BARI - Ci mette un attimo Alberto dal Poz , numero uno di Federmeccanica, a indicare la priorità: «Il piano nazionale Impresa 4.0, già Industria 4.0, sia confermato e reso strutturale», dice dal «Nuove Pignone». La richiesta al governo è appunto quella di «mettere a disposizione di tutta l’impresa manifatturiera italiana uno strumento in grado di attrarre investitori».
Dal Poz è nello stabilimento Bhge - Nuovo Pignone assieme a «Fabbrica 4D» progetto di Federmeccanica messo in piedi per declinare un «nuovo umanesimo metalmeccanico», fatto di tecnologie ma senza schiacciare la centralità dell’uomo, della donna prima di tutto. Un progetto che conta appunto 600 adesioni tra imprenditrici, manager, lavoratrici e studentesse e che va nella direzione di rendere il lavoro femminile più conciliabile con la famiglia e più performante per l’azienda.
La presenza del presidente di Federmeccanica è anche l’occasione per tracciare il punto sulle cicatrici della crisi strutturale e sulle leve che Bari, la Puglia e il Sud possono azionare per accorciare un riallineamento produttivo ancora lontano nei numeri: «Da due anni i dati macro dell’industria metalmeccanica italiana ci danno segnali positivi in termini di stabilità dell’occupazione, di crescita dei volumi dell’export e di tenuta dei settori chiave come automotive, aerospazio e macchine utensili. Tutto bene? No, se consideriamo che in dieci anni l’industria metalmeccanica ha perso il 23% della sua capacità».
Di ragioni per avvilirsi ce ne. Ma anche per pensare a una ripartenza del Sud: «Su cosa puntare? Sulle eccellenze che abbiamo anche qui in Puglia, specie nei bacini di grandissima competenza. E il nuovo Pignone è la conferma. Eccellenze che sono ormai di un un’area allargata, caratterizzata da tradizioni ultradecennali e da una adeguato mix di competenze all’interno di grandi aziende nazionali e multinazionali, e all’interno di università e centri di ricerca».

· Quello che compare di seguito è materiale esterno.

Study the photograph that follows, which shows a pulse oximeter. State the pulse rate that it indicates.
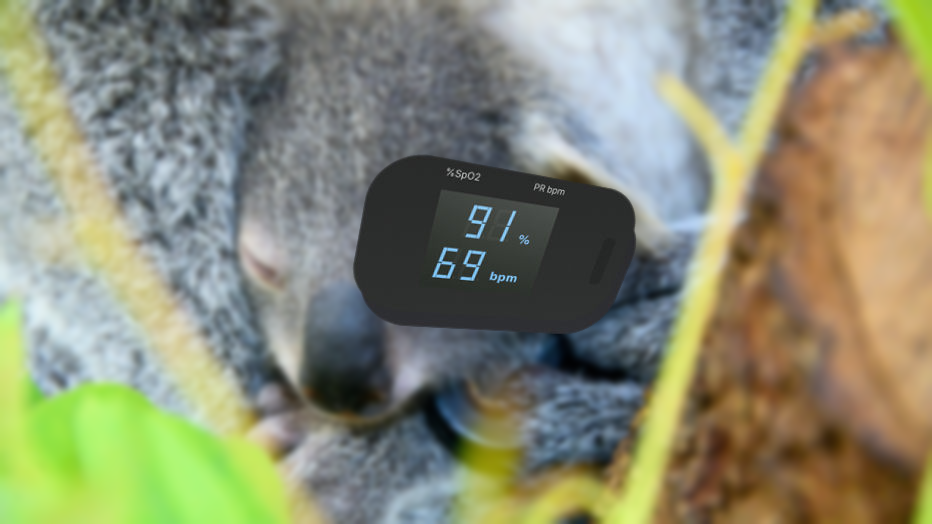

Nella Puglia che segna il passo delle piccole realtà la ripresa è guidata dalle «grandi». Ma è una sfida aperta: «Le grandi aziende sono qui da anni e questo significa una filiera dell’indott o che spinge al miglioramento della qualità. Ma questo richiede uno sforzo congiunto che porta alla ricerca di personale sempre più qualificato. Per questo è importante anche da parte delle istituzioni locali capire quali siano i bisogni di questa industria».